The Trump administration on Friday imposed a new round of sanctions targeting an international network accused of smuggling Iranian liquefied petroleum gas (LPG) and laundering revenue through shadow banking channels, marking the latest escalation in Washington’s campaign to squeeze Tehran’s energy exports and financial lifelines.
The sanctions, announced by the U.S. Treasury Department’s Office of Foreign Assets Control (OFAC), target a network of traders, shipping companies, vessels, and financial intermediaries allegedly responsible for moving hundreds of millions of dollars’ worth of Iranian LPG disguised as exports from Oman and sold to buyers across South and East Asia.
The action comes as the United States continues an increasingly aggressive maritime enforcement campaign against vessels linked to Iran’s energy trade, including multiple recent boardings of sanctioned tankers operating in the Indian Ocean.
“Iran’s economy is floundering and its military is decimated,” Treasury Secretary Scott Bessent said in a statement. “Through Economic Fury, Treasury will continue to sever Iran’s shadow fleet, shadow banking networks, and access to global trade.”
According to Treasury, the network relied on front companies based in the United Arab Emirates and China, foreign bank accounts, and vessels associated with Iran’s so-called shadow fleet to conceal the origin of Iranian LPG shipments and evade sanctions.
Treasury identified Afghan national Sarbaz Abdul Zada and Turkish national Mohammad Shakol Mihandoust as key operators behind the network. Officials said the pair used a series of UAE-based trading firms, including Butani Trading LLC, Dundlod Trading FZE, and ADH Energy FZE, to arrange shipments of Iranian LPG falsely marketed as Omani product.
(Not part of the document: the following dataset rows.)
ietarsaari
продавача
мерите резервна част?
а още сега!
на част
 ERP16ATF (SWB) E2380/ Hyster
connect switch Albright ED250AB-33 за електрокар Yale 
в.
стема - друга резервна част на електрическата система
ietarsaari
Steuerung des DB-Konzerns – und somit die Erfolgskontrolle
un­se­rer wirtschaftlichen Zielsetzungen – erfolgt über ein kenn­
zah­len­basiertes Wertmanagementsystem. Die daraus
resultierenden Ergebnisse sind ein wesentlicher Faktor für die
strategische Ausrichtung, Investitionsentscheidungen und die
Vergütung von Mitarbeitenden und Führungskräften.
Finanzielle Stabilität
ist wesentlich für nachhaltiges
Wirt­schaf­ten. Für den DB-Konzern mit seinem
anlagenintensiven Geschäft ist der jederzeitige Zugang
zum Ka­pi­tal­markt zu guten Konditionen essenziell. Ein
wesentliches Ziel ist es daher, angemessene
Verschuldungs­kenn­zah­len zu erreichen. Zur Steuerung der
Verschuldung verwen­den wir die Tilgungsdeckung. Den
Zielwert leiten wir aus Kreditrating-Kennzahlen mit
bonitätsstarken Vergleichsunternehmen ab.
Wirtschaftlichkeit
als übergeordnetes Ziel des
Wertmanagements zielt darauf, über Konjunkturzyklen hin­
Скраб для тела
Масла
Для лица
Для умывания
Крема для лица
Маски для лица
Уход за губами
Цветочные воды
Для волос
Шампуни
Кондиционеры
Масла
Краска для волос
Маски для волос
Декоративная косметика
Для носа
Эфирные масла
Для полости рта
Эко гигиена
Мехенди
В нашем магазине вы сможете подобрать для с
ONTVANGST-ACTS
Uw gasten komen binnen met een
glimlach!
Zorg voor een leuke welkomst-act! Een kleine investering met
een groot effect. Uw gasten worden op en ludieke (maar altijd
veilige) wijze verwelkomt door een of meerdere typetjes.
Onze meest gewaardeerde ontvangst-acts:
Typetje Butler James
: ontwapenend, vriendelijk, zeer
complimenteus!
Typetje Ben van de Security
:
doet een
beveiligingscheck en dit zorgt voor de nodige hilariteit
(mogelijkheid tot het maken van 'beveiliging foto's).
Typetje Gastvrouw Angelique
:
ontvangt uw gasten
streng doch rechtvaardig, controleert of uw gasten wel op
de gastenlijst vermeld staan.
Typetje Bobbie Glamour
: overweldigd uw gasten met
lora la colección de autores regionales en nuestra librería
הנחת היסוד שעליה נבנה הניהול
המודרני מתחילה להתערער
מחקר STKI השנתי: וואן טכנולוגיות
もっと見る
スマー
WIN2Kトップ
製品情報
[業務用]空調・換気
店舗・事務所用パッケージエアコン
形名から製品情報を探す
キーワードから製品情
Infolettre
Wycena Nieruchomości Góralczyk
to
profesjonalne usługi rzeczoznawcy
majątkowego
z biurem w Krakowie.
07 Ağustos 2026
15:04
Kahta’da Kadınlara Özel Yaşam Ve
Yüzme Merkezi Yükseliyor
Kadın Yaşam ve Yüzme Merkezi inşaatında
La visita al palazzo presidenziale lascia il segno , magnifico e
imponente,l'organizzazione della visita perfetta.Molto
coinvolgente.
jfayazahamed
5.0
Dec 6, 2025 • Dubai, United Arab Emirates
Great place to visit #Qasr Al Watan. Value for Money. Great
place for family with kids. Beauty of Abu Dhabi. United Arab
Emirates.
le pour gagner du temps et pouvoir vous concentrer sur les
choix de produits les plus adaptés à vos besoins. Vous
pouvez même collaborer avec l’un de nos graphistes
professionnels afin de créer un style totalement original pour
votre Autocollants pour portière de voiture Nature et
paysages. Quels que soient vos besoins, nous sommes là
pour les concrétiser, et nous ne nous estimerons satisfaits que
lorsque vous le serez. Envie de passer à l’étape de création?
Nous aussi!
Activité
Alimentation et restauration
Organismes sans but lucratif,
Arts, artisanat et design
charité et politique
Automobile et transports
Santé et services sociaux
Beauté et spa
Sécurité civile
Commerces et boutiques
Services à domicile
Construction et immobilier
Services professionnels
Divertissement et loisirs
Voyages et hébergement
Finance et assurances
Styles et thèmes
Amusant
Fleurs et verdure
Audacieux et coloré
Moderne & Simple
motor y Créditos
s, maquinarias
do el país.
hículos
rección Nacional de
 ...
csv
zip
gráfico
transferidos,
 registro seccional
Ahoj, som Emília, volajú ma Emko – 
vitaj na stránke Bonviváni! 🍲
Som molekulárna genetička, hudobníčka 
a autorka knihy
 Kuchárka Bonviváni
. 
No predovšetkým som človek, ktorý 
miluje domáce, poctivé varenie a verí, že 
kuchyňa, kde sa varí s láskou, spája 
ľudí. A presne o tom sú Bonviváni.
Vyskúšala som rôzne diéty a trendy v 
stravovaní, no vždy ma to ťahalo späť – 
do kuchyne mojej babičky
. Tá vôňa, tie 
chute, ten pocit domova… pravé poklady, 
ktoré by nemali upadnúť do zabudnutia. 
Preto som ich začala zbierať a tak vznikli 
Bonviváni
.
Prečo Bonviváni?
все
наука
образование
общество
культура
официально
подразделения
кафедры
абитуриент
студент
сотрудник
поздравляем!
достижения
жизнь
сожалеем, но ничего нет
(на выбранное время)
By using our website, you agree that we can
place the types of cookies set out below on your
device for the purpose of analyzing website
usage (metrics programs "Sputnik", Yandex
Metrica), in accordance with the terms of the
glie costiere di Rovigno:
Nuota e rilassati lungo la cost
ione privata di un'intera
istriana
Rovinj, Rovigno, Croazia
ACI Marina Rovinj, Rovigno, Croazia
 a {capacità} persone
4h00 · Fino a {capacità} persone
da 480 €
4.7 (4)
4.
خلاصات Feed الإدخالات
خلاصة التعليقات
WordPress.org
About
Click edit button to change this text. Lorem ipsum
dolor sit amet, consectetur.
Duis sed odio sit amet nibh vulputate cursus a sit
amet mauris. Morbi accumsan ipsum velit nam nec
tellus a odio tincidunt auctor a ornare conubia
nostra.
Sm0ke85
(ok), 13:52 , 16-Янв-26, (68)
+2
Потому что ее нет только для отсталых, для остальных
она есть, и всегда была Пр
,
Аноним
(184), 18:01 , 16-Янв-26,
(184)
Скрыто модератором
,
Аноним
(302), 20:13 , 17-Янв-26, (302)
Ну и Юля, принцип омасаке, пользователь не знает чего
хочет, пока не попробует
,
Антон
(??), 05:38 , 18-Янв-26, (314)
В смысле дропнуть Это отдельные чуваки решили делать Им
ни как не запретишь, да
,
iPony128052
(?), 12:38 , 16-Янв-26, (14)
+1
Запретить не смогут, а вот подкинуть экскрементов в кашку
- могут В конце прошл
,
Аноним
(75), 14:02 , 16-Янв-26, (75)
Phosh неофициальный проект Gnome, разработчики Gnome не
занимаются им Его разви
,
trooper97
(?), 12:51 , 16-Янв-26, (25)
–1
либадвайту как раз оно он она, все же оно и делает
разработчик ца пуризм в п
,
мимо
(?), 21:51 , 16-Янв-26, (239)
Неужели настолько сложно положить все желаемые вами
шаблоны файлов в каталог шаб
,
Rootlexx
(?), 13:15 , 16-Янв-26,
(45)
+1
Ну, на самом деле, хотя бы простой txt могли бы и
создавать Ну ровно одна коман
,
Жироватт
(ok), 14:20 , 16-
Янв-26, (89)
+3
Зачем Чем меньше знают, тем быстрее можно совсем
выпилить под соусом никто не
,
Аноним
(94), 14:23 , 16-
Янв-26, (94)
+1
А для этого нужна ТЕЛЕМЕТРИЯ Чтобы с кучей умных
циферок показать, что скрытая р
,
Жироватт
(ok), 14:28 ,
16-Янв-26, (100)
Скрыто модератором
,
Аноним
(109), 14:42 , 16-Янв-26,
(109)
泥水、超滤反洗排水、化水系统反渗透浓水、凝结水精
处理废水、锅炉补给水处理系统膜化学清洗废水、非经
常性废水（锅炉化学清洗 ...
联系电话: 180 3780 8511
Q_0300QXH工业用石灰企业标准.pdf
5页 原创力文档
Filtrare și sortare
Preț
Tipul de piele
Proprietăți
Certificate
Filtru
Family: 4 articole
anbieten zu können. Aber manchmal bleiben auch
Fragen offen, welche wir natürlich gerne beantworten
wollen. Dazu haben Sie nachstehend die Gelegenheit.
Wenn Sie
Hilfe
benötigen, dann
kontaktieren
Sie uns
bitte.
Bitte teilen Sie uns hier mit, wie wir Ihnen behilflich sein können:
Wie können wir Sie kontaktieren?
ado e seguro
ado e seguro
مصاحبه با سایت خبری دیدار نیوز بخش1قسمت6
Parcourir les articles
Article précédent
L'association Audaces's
One shipment cited by Treasury involved approximately 750,000 barrels of LPG transported to Bangladesh aboard the LPG carrier Sevan. Treasury said the vessel carried Iranian-origin cargoes between August and November 2025. Another shipment involved 22,000 metric tons of LPG delivered to Bangladesh in October 2025.
The sanctions also target Shanghai Qianye Energy Co., Ltd., a China-based company Treasury said was controlled by Mihandoust.
In addition to the trading network, OFAC designated six LPG tankers and their associated owners and operators. The vessels include MD 23, Glendale, Amir Gas, Gas Lagoon, Mile, and Gaz GMS, which Treasury alleges collectively transported millions of barrels of Iranian LPG over several years.
The Treasury also sanctioned Iranian exchange house Mehrdad Geramian Nik and Partners Company and its leadership, accusing the firm of moving hundreds of millions of dollars in foreign currency on behalf of sanctioned Iranian banks including Bank Tejarat, Bank Mellat, and Bank Pasargad.
Treasury said the exchange house formed part of Iran’s broader “shadow banking” system, which uses overseas shell companies, intermediaries, and foreign accounts to facilitate international transactions while obscuring ties to sanctioned Iranian entities.
The latest sanctions form part of the administration’s “Economic Fury” campaign, a maximum-pressure effort aimed at restricting Iran’s ability to generate and move revenue from oil, gas, petrochemical, and financial activities.
The sanctions also underscore the growing role of maritime enforcement in U.S. policy toward Iran. Since April, U.S. military forces have conducted multiple interdictions of sanctioned tankers and expanded operations beyond the Persian Gulf into the wider Indian Ocean as part of efforts to enforce restrictions on Iranian energy exports.
The State Department said the United States would continue to pursue companies, vessels, and financial institutions that facilitate sanctions evasion.
“These sanctions are part of the Administration’s Economic Fury campaign, which maintains maximum pressure on the Iranian regime and disrupts its ability to generate revenue for weapons development, support for terrorist proxies, and regional aggression,” State Department spokesperson Tommy Pigott said.